The query parameters that Solr accepts are documented in Solr wiki.


Boolean operators in search queries

All Lucene queries are valid in Solr too. However, solr does provide some additional conveniences.

A default boolean operator can specified using a <solrQueryParser defaultOperator=”AND|OR”/> element in schema.xml.

Each query can also override boolean behaviour using the q.op=AND|OR query param. However, remember that the schema default or q.op affect not just the query terms, but also the facet filter queries.

For example, selecting 2 facet values for the same facet field will now imply that both should be satisfied. This is because internally, a filter query is just a part of the query from Lucene point of view.

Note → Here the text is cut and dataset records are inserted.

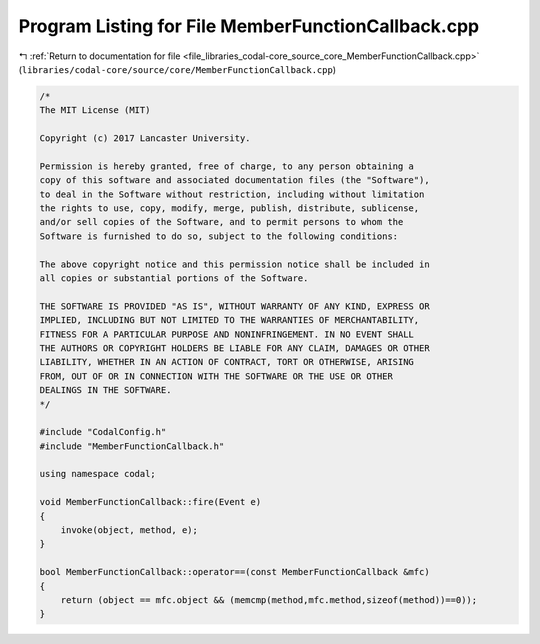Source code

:
.. _program_listing_file_libraries_codal-core_source_core_MemberFunctionCallback.cpp:

Program Listing for File MemberFunctionCallback.cpp
===================================================

|exhale_lsh| :ref:`Return to documentation for file <file_libraries_codal-core_source_core_MemberFunctionCallback.cpp>` (``libraries/codal-core/source/core/MemberFunctionCallback.cpp``)

.. |exhale_lsh| unicode:: U+021B0 .. UPWARDS ARROW WITH TIP LEFTWARDS

.. code-block:: cpp

   /*
   The MIT License (MIT)
   
   Copyright (c) 2017 Lancaster University.
   
   Permission is hereby granted, free of charge, to any person obtaining a
   copy of this software and associated documentation files (the "Software"),
   to deal in the Software without restriction, including without limitation
   the rights to use, copy, modify, merge, publish, distribute, sublicense,
   and/or sell copies of the Software, and to permit persons to whom the
   Software is furnished to do so, subject to the following conditions:
   
   The above copyright notice and this permission notice shall be included in
   all copies or substantial portions of the Software.
   
   THE SOFTWARE IS PROVIDED "AS IS", WITHOUT WARRANTY OF ANY KIND, EXPRESS OR
   IMPLIED, INCLUDING BUT NOT LIMITED TO THE WARRANTIES OF MERCHANTABILITY,
   FITNESS FOR A PARTICULAR PURPOSE AND NONINFRINGEMENT. IN NO EVENT SHALL
   THE AUTHORS OR COPYRIGHT HOLDERS BE LIABLE FOR ANY CLAIM, DAMAGES OR OTHER
   LIABILITY, WHETHER IN AN ACTION OF CONTRACT, TORT OR OTHERWISE, ARISING
   FROM, OUT OF OR IN CONNECTION WITH THE SOFTWARE OR THE USE OR OTHER
   DEALINGS IN THE SOFTWARE.
   */
   
   #include "CodalConfig.h"
   #include "MemberFunctionCallback.h"
   
   using namespace codal;
   
   void MemberFunctionCallback::fire(Event e)
   {
       invoke(object, method, e);
   }
   
   bool MemberFunctionCallback::operator==(const MemberFunctionCallback &mfc)
   {
       return (object == mfc.object && (memcmp(method,mfc.method,sizeof(method))==0));
   }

    To restrict boolean logic to just the query terms, use the following syntax:
  • All words should be found: Prefix a + in front of each word. example: +video +science (=>only documents that contain both “video” AND “science” are returned)
  • Any one word should be found: This is the default behaviour when queries contain words without any prefix.example: video science (=>any document which contains either “video” or “science” is returned)
  • Documents which don’t contain a word: Prefix a “–” in front of each word that should not be present, for a successful hit. example: video –science (=>any document which contains “video” but not “science” is returned).